The Chicago region has an incredibly diverse ecology that has developed as a mixture of cliff, forested, lakeshore, savanna, shrubland, prairie and wetland communities. Each ecosystem in the Chicago region has developed based on the unique hydrology, soil, sunlight levels, fire regimes, and habitat size. Busse Woods contains remnant Oak/Hickory woodlands and savannas. Original settlers utilized the preserve as a woodlot and some of the trees located within Busse Woods predate European settlers and many of the plants and animals that existed within the ecosystem are still present within Busse Woods.
The hydrology of the area has been altered significantly with the introduction of a dam, however many of the forested areas have not been altered. It is important to note that many of the woodland areas are flat and if the water levels of the lake were to rise above their current levels it could have significant negative impacts on the ecology of Busse Woods.
The fire regimes that shaped the Chicago region had a significant role in creating the incredible biodiversity that the region possesses. Plants adapted to fire that occurred as frequently as once a year by developing deep root systems, thick bark, and a reliance on the increased sunlight levels that will occur after fire. Busse Woods exists in the location it does because Salt Creek provided a fire break and allowed for the Oak and Hickory trees to develop. The fire regime in Busse Woods has been significantly altered after the settlement by humans. Prescribed burns are an important part of the restoration activities being performed within Busse Woods.

------------

Prompt 1. In the Busse Woods passage, what feature allowed the Oak and Hickory trees to develop at the site of Busse Woods?
Prompt 2. Resume the Busse Woods passage after its final sentence.

[Extracted text data from the pages]
------------

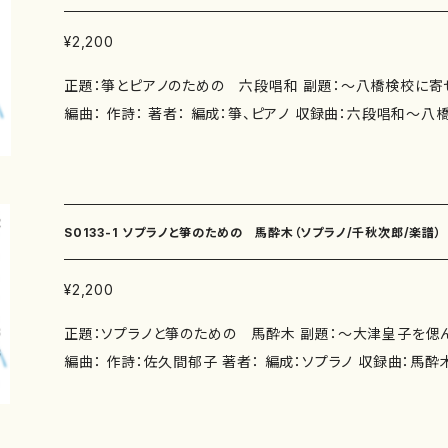
¥2,200
正題：箏とピアノのための 六段唱和 副題：～八橋検校に寄せ
編曲： 作詩： 著者： 編成：箏、ピアノ 収録曲：六段唱和～八橋検校に寄せて～ 作曲年
:1985年４月（ハープ・バージョン）2022年５月（ピアノ・バージョン） 演奏時
委 嘱： 初 演： 別売CD： 添付CD：箏：彩里京鼓 ピアノ：飛澤直子 出版社：マザーア
ース ISMN ：979-0-65003-671-9 ISBN ： サイズ：A4 初版発行：2023.8.15 楽譜の
種類：箏、ピアノ 作品の詳細↓ 千秋次郎（せんしゅう じろう） 福井市生れ。 196
S0133-1 ソプラノと箏のための 馬酔木（ソプラノ/千秋次郎/楽譜）
京都大学大学院工学研究科修了。 京都大学工学部助手を経
助・安部幸明の両氏に師事。 2005年まで大阪芸術大学教授
¥2,200
楽史等の講義を担当。 2006年度京都芸術祭知事賞受賞。
正題：ソプラノと箏のための 馬酔木 副題：～大津皇子を偲ん
新古典様式の作風。室内楽や声楽作品を中心に、現在の作品数
編曲： 作詩：佐久間郁子 著者： 編成：ソプラノ 収録曲：馬酔木～大津皇子を偲んで～
その中には洋楽器と邦楽器の共演作品も多い。 (一般社団
作曲年 :2006/7/1 演奏時間：約9分 委 嘱： 初 演：2006.9.22 JASRACけやきホ
員、(一般社団)波の会日本歌曲振興会理事。関西邦楽作曲家
ール 別売CD： 添付CD：歌：丸山夏季 箏：彩里京鼓 出版社：マ
79-0-65003-673-3 ISBN ： サイズ：A4 初版発行：202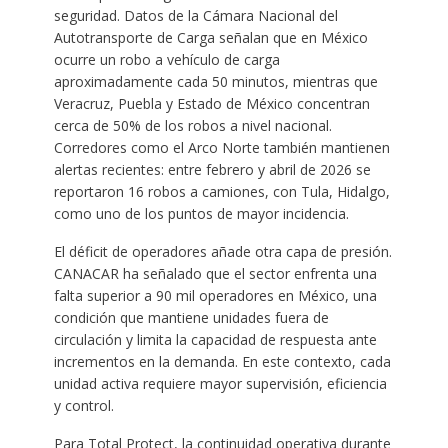
seguridad. Datos de la Cámara Nacional del
Autotransporte de Carga señalan que en México
ocurre un robo a vehículo de carga
aproximadamente cada 50 minutos, mientras que
Veracruz, Puebla y Estado de México concentran
cerca de 50% de los robos a nivel nacional.
Corredores como el Arco Norte también mantienen
alertas recientes: entre febrero y abril de 2026 se
reportaron 16 robos a camiones, con Tula, Hidalgo,
como uno de los puntos de mayor incidencia.
El déficit de operadores añade otra capa de presión.
CANACAR ha señalado que el sector enfrenta una
falta superior a 90 mil operadores en México, una
condición que mantiene unidades fuera de
circulación y limita la capacidad de respuesta ante
incrementos en la demanda. En este contexto, cada
unidad activa requiere mayor supervisión, eficiencia
y control.
Para Total Protect, la continuidad operativa durante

------------

Answer space 1. Salt Creek, which provided a fire break.

Answer space 2.
Many of the natural areas within the region suffer from fragmentation as it will disrupt the natural processes that have been occurring for millennia. The dense populations surrounding Busse Woods have most likely had impacts whether known or unknown by us, but the large size of Busse Woods provides ample space for a diverse and healthy ecosystem.
Visit the Chicago Wilderness website for a detailed analysis of the ecology in the Chicago region and their “Biodiversity Recovery Plan”.
Why should we care about invasives plant species? Invasives can have some negative ecological, economical, and human health impacts:
- Invasives decline the abundance or loss of native species.
- Invasives change ecosystem structure and function.
- Invasives pose human health risks (e.g. chronic wasting disease)
- Invasives have a negative economic impact due to damage and controlling costs.